Another option off this set sees Brown (1) use Okafor's screen (5) to dribble to the middle as Gordon (2) comes off Rashad Anderson's screen (3) looking for a jump shot.
Finally, if Gordon (2) catches the pass and doesn't have a shot, Anderson (3) and Josh Boone (4) set a staggered double screen for Okafor (5), who posts up for the high percentage shot.
Because Georgia Tech is a transition-orientated team, it likes to run some set plays right out of its fast break. Ths makes it difficult for defenders to react, because they are mainly concerned about retreating to build their halfcourt defense.
Here is an example of how the Yellow Jackets can set up a play on the break.
As Elder dribbles out, Jack (1) cuts off McHenry's screen and Luke Schensher (5) sets a "flare" screen for Lewis (2).
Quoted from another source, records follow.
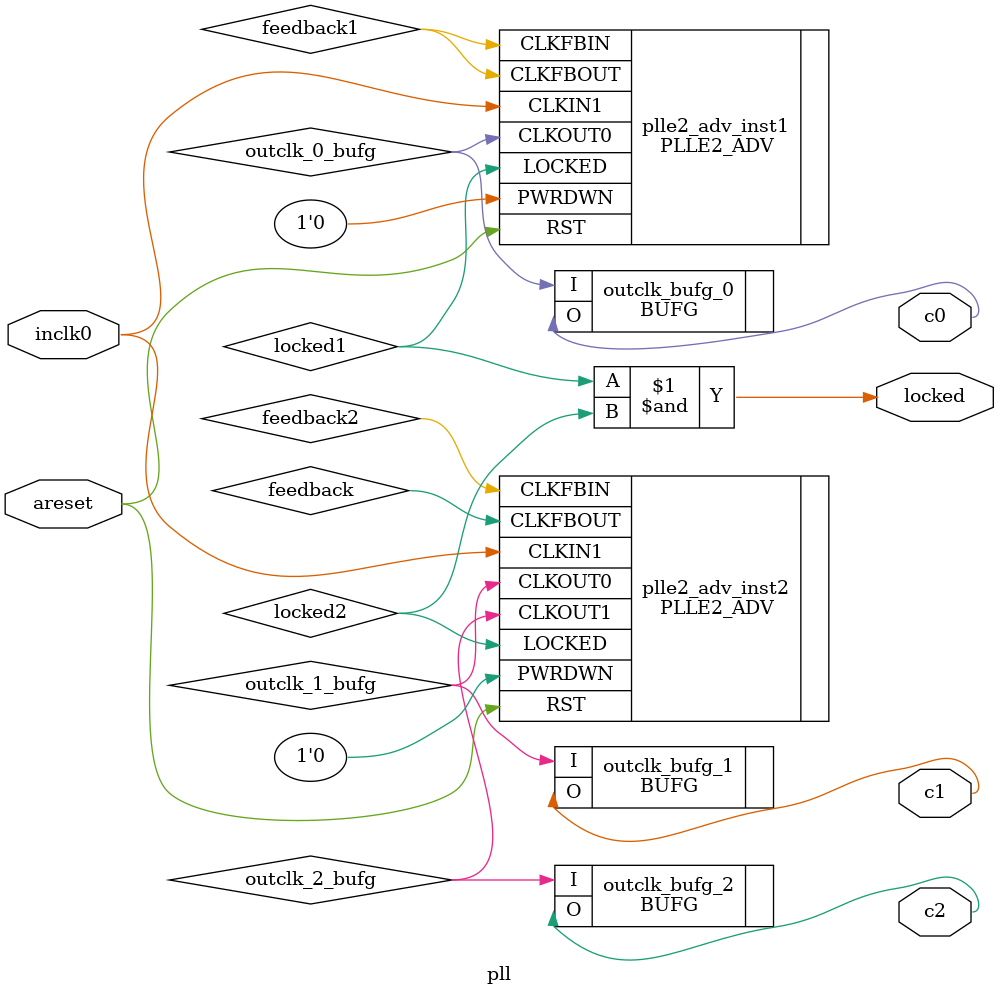
<source format=v>

`timescale 1 ps / 1 ps

module pll (
	areset,
	inclk0,
	c0,
	c1,
	c2,
	locked);

	input	  areset;
	input	  inclk0;
	output	  c0;
	output	  c1;
	output	  c2;
	output	  locked;

	wire feedback1;
	wire feedback2;

	wire outclk_0_bufg;
	wire outclk_1_bufg;
	wire outclk_2_bufg;
	wire locked1;
	wire locked2;

	PLLE2_ADV #(
		.CLKFBOUT_MULT(6'd24),
		.CLKIN1_PERIOD(20.0),
		.CLKOUT0_DIVIDE(7'd25),
		.CLKOUT0_PHASE(1'd0),
		.DIVCLK_DIVIDE(1'd1),
		.REF_JITTER1(0.01),
		.STARTUP_WAIT("FALSE")
	) plle2_adv_inst1 (
		.CLKFBIN(feedback1),
		.CLKIN1(inclk0),
		.PWRDWN(1'b0),
		.RST(areset),
		.CLKFBOUT(feedback1),
		.CLKOUT0(outclk_0_bufg),
		.LOCKED(locked1)
	);

	PLLE2_ADV #(
		.CLKFBOUT_MULT(6'd53),
		.CLKIN1_PERIOD(20.0),
		.CLKOUT0_DIVIDE(7'd42),
		.CLKOUT0_PHASE(1'd0),
		.CLKOUT1_DIVIDE(7'd84),
		.CLKOUT1_PHASE(1'd0),
		.DIVCLK_DIVIDE(1'd1),
		.REF_JITTER1(0.01),
		.STARTUP_WAIT("FALSE")
	) plle2_adv_inst2 (
		.CLKFBIN(feedback2),
		.CLKIN1(inclk0),
		.PWRDWN(1'b0),
		.RST(areset),
		.CLKFBOUT(feedback),
		.CLKOUT0(outclk_1_bufg),
		.CLKOUT1(outclk_2_bufg),
		.LOCKED(locked2)
	);

	BUFG outclk_bufg_0 (.I(outclk_0_bufg), .O(c0));
	BUFG outclk_bufg_1 (.I(outclk_1_bufg), .O(c1));	
	BUFG outclk_bufg_2 (.I(outclk_2_bufg), .O(c2));	

	assign locked = locked1 & locked2;

endmodule
</source>
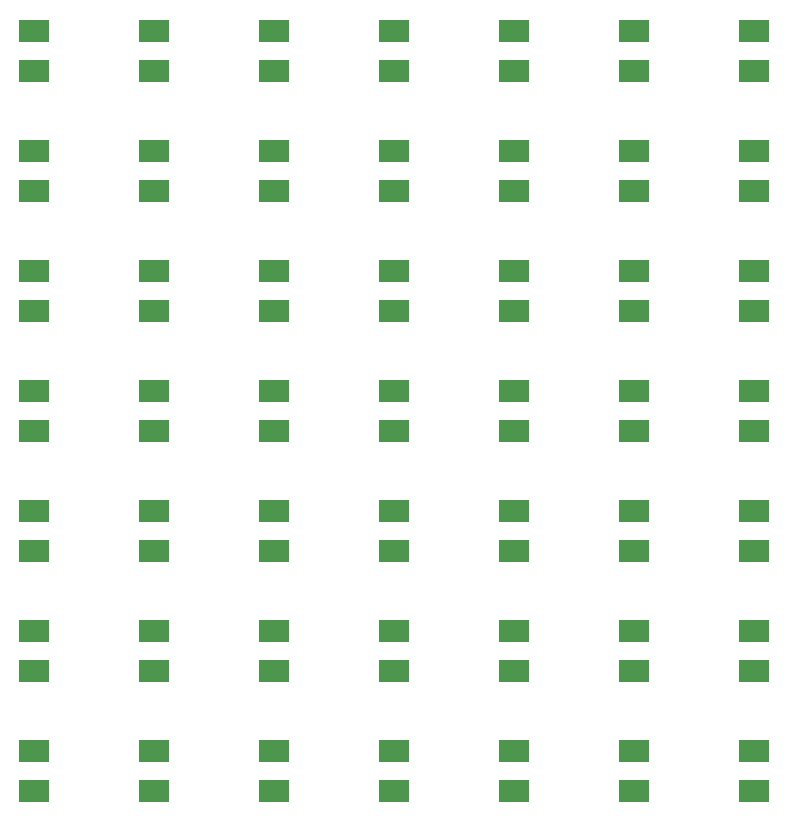
<source format=gbs>
G75*
%MOIN*%
%OFA0B0*%
%FSLAX25Y25*%
%IPPOS*%
%LPD*%
%AMOC8*
5,1,8,0,0,1.08239X$1,22.5*
%
%ADD10R,0.09855X0.07493*%
D10*
X0124081Y0035455D03*
X0124081Y0048841D03*
X0124081Y0075455D03*
X0124081Y0088841D03*
X0124081Y0115455D03*
X0124081Y0128841D03*
X0124081Y0155455D03*
X0124081Y0168841D03*
X0124081Y0195455D03*
X0124081Y0208841D03*
X0124081Y0235455D03*
X0124081Y0248841D03*
X0124081Y0275455D03*
X0124081Y0288841D03*
X0164081Y0288841D03*
X0164081Y0275455D03*
X0164081Y0248841D03*
X0164081Y0235455D03*
X0164081Y0208841D03*
X0164081Y0195455D03*
X0164081Y0168841D03*
X0164081Y0155455D03*
X0164081Y0128841D03*
X0164081Y0115455D03*
X0164081Y0088841D03*
X0164081Y0075455D03*
X0164081Y0048841D03*
X0164081Y0035455D03*
X0204081Y0035455D03*
X0204081Y0048841D03*
X0204081Y0075455D03*
X0204081Y0088841D03*
X0204081Y0115455D03*
X0204081Y0128841D03*
X0204081Y0155455D03*
X0204081Y0168841D03*
X0204081Y0195455D03*
X0204081Y0208841D03*
X0204081Y0235455D03*
X0204081Y0248841D03*
X0204081Y0275455D03*
X0204081Y0288841D03*
X0244081Y0288841D03*
X0244081Y0275455D03*
X0244081Y0248841D03*
X0244081Y0235455D03*
X0244081Y0208841D03*
X0244081Y0195455D03*
X0244081Y0168841D03*
X0244081Y0155455D03*
X0244081Y0128841D03*
X0244081Y0115455D03*
X0244081Y0088841D03*
X0244081Y0075455D03*
X0244081Y0048841D03*
X0244081Y0035455D03*
X0284081Y0035455D03*
X0284081Y0048841D03*
X0284081Y0075455D03*
X0284081Y0088841D03*
X0284081Y0115455D03*
X0284081Y0128841D03*
X0284081Y0155455D03*
X0284081Y0168841D03*
X0284081Y0195455D03*
X0284081Y0208841D03*
X0284081Y0235455D03*
X0284081Y0248841D03*
X0284081Y0275455D03*
X0284081Y0288841D03*
X0324081Y0288841D03*
X0324081Y0275455D03*
X0324081Y0248841D03*
X0324081Y0235455D03*
X0324081Y0208841D03*
X0324081Y0195455D03*
X0324081Y0168841D03*
X0324081Y0155455D03*
X0324081Y0128841D03*
X0324081Y0115455D03*
X0324081Y0088841D03*
X0324081Y0075455D03*
X0324081Y0048841D03*
X0324081Y0035455D03*
X0364081Y0035455D03*
X0364081Y0048841D03*
X0364081Y0075455D03*
X0364081Y0088841D03*
X0364081Y0115455D03*
X0364081Y0128841D03*
X0364081Y0155455D03*
X0364081Y0168841D03*
X0364081Y0195455D03*
X0364081Y0208841D03*
X0364081Y0235455D03*
X0364081Y0248841D03*
X0364081Y0275455D03*
X0364081Y0288841D03*
M02*

</source>
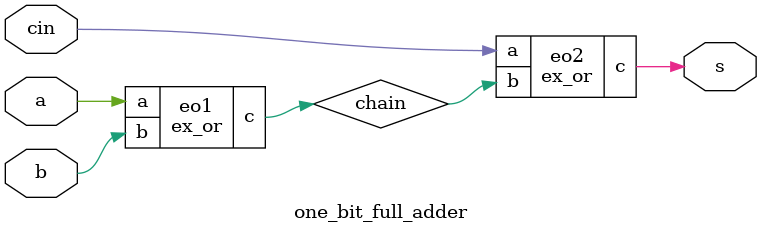
<source format=v>
`timescale 1ns/1ps

module Seven_Segment_LED (sum, a, b, c, d, e, f, g);
  input [4-1:0] sum;
  output a, b, c, d, e, f, g;
  
  wire [4-1:0] nsum;
  wire m0, m1, m2, m3, m4, m5, m6, m7, m8, m9, m10, m11, m12, m13, m14, m15;
  
  not n1 (nsum[0], sum[0]);
  not n2 (nsum[1], sum[1]);
  not n3 (nsum[2], sum[2]);
  not n4 (nsum[3], sum[3]);
  
  and a1 (m0, nsum[3], nsum[2], nsum[1], nsum[0]);
  and a2 (m1, nsum[3], nsum[2], nsum[1], sum[0]);
  and a3 (m2, nsum[3], nsum[2], sum[1], nsum[0]);
  and a4 (m3, nsum[3], nsum[2], sum[1], sum[0]);
  and a5 (m4, nsum[3], sum[2], nsum[1], nsum[0]);
  and a6 (m5, nsum[3], sum[2], nsum[1], sum[0]);
  and a7 (m6, nsum[3], sum[2], sum[1], nsum[0]);
  and a8 (m7, nsum[3], sum[2], sum[1], sum[0]);
  and a9 (m8, sum[3], nsum[2], nsum[1], nsum[0]);
  and a10 (m9, sum[3], nsum[2], nsum[1], sum[0]);
  and a11 (m10, sum[3], nsum[2], sum[1], nsum[0]);
  and a12 (m11, sum[3], nsum[2], sum[1], sum[0]);
  and a13 (m12, sum[3], sum[2], nsum[1], nsum[0]);
  and a14 (m13, sum[3], sum[2], nsum[1], sum[0]);
  and a15 (m14, sum[3], sum[2], sum[1], nsum[0]);
  and a16 (m15, sum[3], sum[2], sum[1], sum[0]);
  
  or o1 (a, m1, m4, m11, m13);
  or o2 (b, m5, m6, m11, m12, m14, m15);
  or o3 (c, m2, m12, m14, m15);
  or o4 (d, m1, m4, m7, m10, m15);
  or o5 (e, m1, m3, m4, m5, m7, m9);
  or o6 (f, m1, m2, m3, m7, m13);
  or o7 (g, m0, m1, m7, m12);
endmodule

module Carry_Look_Ahead_Adder (a, b, cin, cout, ledA, ledB, ledC, ledD, ledE, ledF, ledG, AN);
  input [4-1:0] a, b;
  input cin;
  output cout;
  wire [4-1:0] sum;
  output ledA, ledB, ledC, ledD, ledE, ledF, ledG;
  output [4-1:0] AN;

  wire [4-1:0] p;
  wire [4-1:0] g;
  wire c1, c2, c3;
  wire w1, w2, w3, w4, w5, w6, w7, w8, w9, w10;
  wire tmp_cout;

  and aa1 (AN[3], 1, 1);
  and aa2 (AN[2], 1, 1);
  and aa3 (AN[1], 1, 1);
  and aa4 (AN[0], 0, 0);
  
  ex_or eo1 (a[0], b[0], p[0]);
  ex_or eo2 (a[1], b[1], p[1]);
  ex_or eo3 (a[2], b[2], p[2]);
  ex_or eo4 (a[3], b[3], p[3]);

  and a1 (g[0], a[0], b[0]);
  and a2 (g[1], a[1], b[1]);
  and a3 (g[2], a[2], b[2]);
  and a4 (g[3], a[3], b[3]);

  and a5 (w1, p[0], cin);
  or o1 (c1, g[0], w1);
  and a6 (w2, p[1], g[0]);
  and a7 (w3, p[1], p[0], cin);
  or o2 (c2, g[1], w2, w3);
  and a8 (w4, p[2], g[1]);
  and a9 (w5, p[2], p[1], g[0]);
  and a10 (w6, p[2], p[1], p[0], cin);
  or o3 (c3, g[2], w4, w5, w6);
  and a11 (w7, p[3], g[2]);
  and a12 (w8, p[3], p[2], g[1]);
  and a13 (w9, p[3], p[2], p[1], g[0]);
  and a14 (w10, p[3], p[2], p[1], p[0], cin);
  or o4 (tmp_cout, g[3], w7, w8, w9, w10);
  not n1 (cout, tmp_cout);

  one_bit_full_adder fa1 (a[0], b[0], cin, sum[0]);
  one_bit_full_adder fa2 (a[1], b[1], c1, sum[1]);
  one_bit_full_adder fa3 (a[2], b[2], c2, sum[2]);
  one_bit_full_adder fa4 (a[3], b[3], c3, sum[3]);
  
  Seven_Segment_LED led1 (sum, ledA, ledB, ledC, ledD, ledE, ledF, ledG);
endmodule

module ex_or (a, b, c);
  input a, b;
  output c;
  wire Na, Nb, and1, and2;

  not (Na, a);
  not (Nb, b);
  and (and1, Na, b);
  and (and2, Nb, a);
  or (c, and1, and2);
endmodule

module one_bit_full_adder (a, b, cin, s);
  input a, b, cin;
  output s;

  wire chain;
  ///sum
  ex_or eo1 (a, b, chain);
  ex_or eo2 (cin, chain, s);
endmodule
</source>
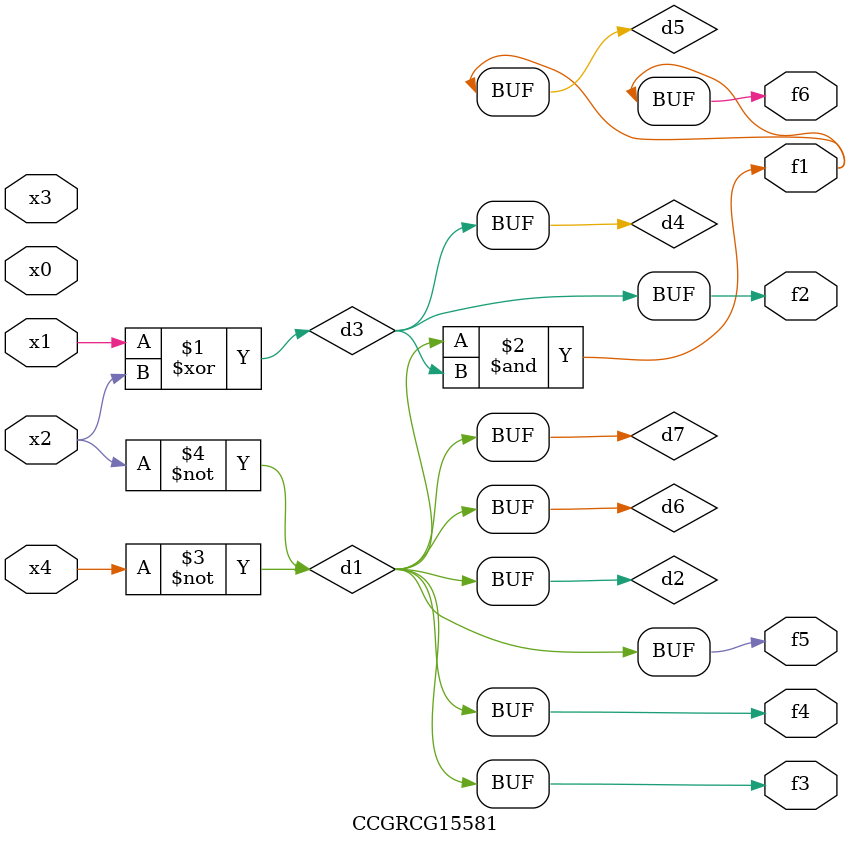
<source format=v>
module CCGRCG15581(
	input x0, x1, x2, x3, x4,
	output f1, f2, f3, f4, f5, f6
);

	wire d1, d2, d3, d4, d5, d6, d7;

	not (d1, x4);
	not (d2, x2);
	xor (d3, x1, x2);
	buf (d4, d3);
	and (d5, d1, d3);
	buf (d6, d1, d2);
	buf (d7, d2);
	assign f1 = d5;
	assign f2 = d4;
	assign f3 = d7;
	assign f4 = d7;
	assign f5 = d7;
	assign f6 = d5;
endmodule

</source>
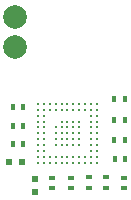
<source format=gbr>
G04 #@! TF.FileFunction,Soldermask,Bot*
%FSLAX46Y46*%
G04 Gerber Fmt 4.6, Leading zero omitted, Abs format (unit mm)*
G04 Created by KiCad (PCBNEW 4.0.5+dfsg1-4) date Tue Jul 10 09:58:08 2018*
%MOMM*%
%LPD*%
G01*
G04 APERTURE LIST*
%ADD10C,0.100000*%
%ADD11R,0.500000X0.600000*%
%ADD12R,0.600000X0.500000*%
%ADD13R,0.400000X0.600000*%
%ADD14R,0.600000X0.400000*%
%ADD15C,0.254000*%
%ADD16C,1.998980*%
G04 APERTURE END LIST*
D10*
D11*
X152930000Y-108220000D03*
X152930000Y-109320000D03*
D12*
X151860000Y-106820000D03*
X150760000Y-106820000D03*
D13*
X160550000Y-103270000D03*
X159650000Y-103270000D03*
X159680000Y-101500000D03*
X160580000Y-101500000D03*
X160550000Y-104970000D03*
X159650000Y-104970000D03*
X151975000Y-102175000D03*
X151075000Y-102175000D03*
X151970000Y-103790000D03*
X151070000Y-103790000D03*
X151070000Y-105310000D03*
X151970000Y-105310000D03*
X159710000Y-106590000D03*
X160610000Y-106590000D03*
D14*
X156030000Y-109030000D03*
X156030000Y-108130000D03*
X160490000Y-108120000D03*
X160490000Y-109020000D03*
X159010000Y-108110000D03*
X159010000Y-109010000D03*
X157510000Y-108990000D03*
X157510000Y-108090000D03*
X154440000Y-108120000D03*
X154440000Y-109020000D03*
D15*
X153210000Y-101880000D03*
X153710000Y-101880000D03*
X154210000Y-101880000D03*
X154710000Y-101880000D03*
X155210000Y-101880000D03*
X155710000Y-101880000D03*
X156210000Y-101880000D03*
X156710000Y-101880000D03*
X157210000Y-101880000D03*
X157710000Y-101880000D03*
X158210000Y-101880000D03*
X153210000Y-102380000D03*
X153710000Y-102380000D03*
X154210000Y-102380000D03*
X154710000Y-102380000D03*
X155210000Y-102380000D03*
X155710000Y-102380000D03*
X156210000Y-102380000D03*
X156710000Y-102380000D03*
X157210000Y-102380000D03*
X157710000Y-102380000D03*
X158210000Y-102380000D03*
X153210000Y-102880000D03*
X153710000Y-102880000D03*
X157710000Y-102880000D03*
X158210000Y-102880000D03*
X153210000Y-103380000D03*
X153710000Y-103380000D03*
X155210000Y-103380000D03*
X155710000Y-103380000D03*
X156210000Y-103380000D03*
X156710000Y-103380000D03*
X157710000Y-103380000D03*
X158210000Y-103380000D03*
X153210000Y-103880000D03*
X153710000Y-103880000D03*
X154710000Y-103880000D03*
X155210000Y-103880000D03*
X155710000Y-103880000D03*
X156210000Y-103880000D03*
X156710000Y-103880000D03*
X157710000Y-103880000D03*
X158210000Y-103880000D03*
X153210000Y-104380000D03*
X153710000Y-104380000D03*
X154710000Y-104380000D03*
X155210000Y-104380000D03*
X155710000Y-104380000D03*
X156210000Y-104380000D03*
X156710000Y-104380000D03*
X157710000Y-104380000D03*
X158210000Y-104380000D03*
X153210000Y-104880000D03*
X153710000Y-104880000D03*
X154710000Y-104880000D03*
X155210000Y-104880000D03*
X155710000Y-104880000D03*
X156210000Y-104880000D03*
X156710000Y-104880000D03*
X157710000Y-104880000D03*
X158210000Y-104880000D03*
X153210000Y-105380000D03*
X153710000Y-105380000D03*
X154710000Y-105380000D03*
X155210000Y-105380000D03*
X155710000Y-105380000D03*
X156210000Y-105380000D03*
X156710000Y-105380000D03*
X157710000Y-105380000D03*
X158210000Y-105380000D03*
X153210000Y-105880000D03*
X153710000Y-105880000D03*
X157710000Y-105880000D03*
X158210000Y-105880000D03*
X153210000Y-106380000D03*
X153710000Y-106380000D03*
X154210000Y-106380000D03*
X154710000Y-106380000D03*
X155210000Y-106380000D03*
X155710000Y-106380000D03*
X156210000Y-106380000D03*
X156710000Y-106380000D03*
X157210000Y-106380000D03*
X157710000Y-106380000D03*
X158210000Y-106380000D03*
X153210000Y-106880000D03*
X153710000Y-106880000D03*
X154210000Y-106880000D03*
X154710000Y-106880000D03*
X155210000Y-106880000D03*
X155710000Y-106880000D03*
X156210000Y-106880000D03*
X156710000Y-106880000D03*
X157210000Y-106880000D03*
X157710000Y-106880000D03*
X158210000Y-106880000D03*
D16*
X151260000Y-94490000D03*
X151260000Y-97030000D03*
M02*

</source>
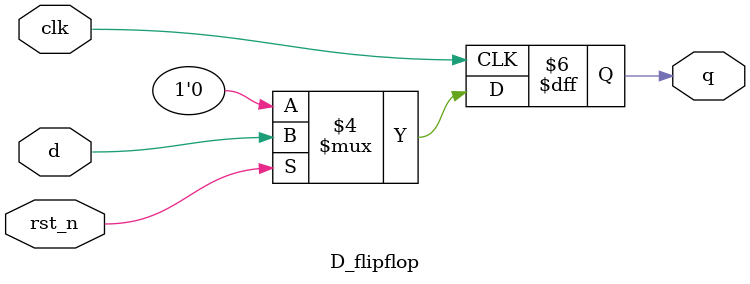
<source format=v>
module Lab2_EX2(SW, LEDR, LEDG);
    input  [17:0] SW;
    output [17:0] LEDR;
    output [7:0]  LEDG;
    assign LEDR = SW;
    D_flipflop DUT (
        .clk  (SW[2]), 
        .rst_n(SW[1]),
        .d    (SW[0]),
        .q    (LEDG[2])
    );
endmodule

module D_flipflop (
    input  clk, 
    input  rst_n,
    input  d,
    output reg q
);
    always @(posedge clk) begin
        if (!rst_n)
            q <= 1'b0;
        else
            q <= d;
    end
endmodule

</source>
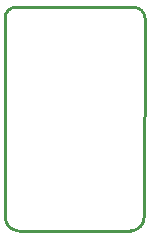
<source format=gko>
G04*
G04 #@! TF.GenerationSoftware,Altium Limited,Altium Designer,21.9.1 (22)*
G04*
G04 Layer_Color=16711935*
%FSLAX25Y25*%
%MOIN*%
G70*
G04*
G04 #@! TF.SameCoordinates,9576BD0E-73BF-4861-8540-BB655C5FDD5B*
G04*
G04*
G04 #@! TF.FilePolarity,Positive*
G04*
G01*
G75*
%ADD12C,0.01000*%
D12*
X338632Y354000D02*
G03*
X335138Y350506I0J-3494D01*
G01*
X381678D02*
G03*
X378184Y354000I-3494J0D01*
G01*
X335182Y284006D02*
G03*
X339682Y279506I4500J0D01*
G01*
X377009D02*
G03*
X381509Y284006I0J4500D01*
G01*
X347672Y354000D02*
X369144D01*
X381599Y284096D02*
X381678Y350506D01*
X335138Y284049D02*
Y350506D01*
X339682Y279506D02*
X377009D01*
X369144Y354000D02*
X378184D01*
X338632D02*
X347672D01*
M02*

</source>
Elder picks out to the open spot on the floor.
Oklahoma State actually runs a "set play" offense that has a lot of bread-and-butter, or favorite, plays. So, when we talk about OSU's set plays, there isn't a lot of room for freelancing.
Here is a play, however, that the Cowboys ran as soon as they touched the ball against Saint Joseph's in the East Rutherford final. I'd say that qualifies as a "favorite" play.
As we know, Lucas can hit this shot (just ask St. Joe's). But his first look is inside for a cutting McFarlin, who is getting a screen across from Allen. If Georgia Tech is able to cut off the pass inside, well, Lucas won't hesitate to shoot the 3-pointer.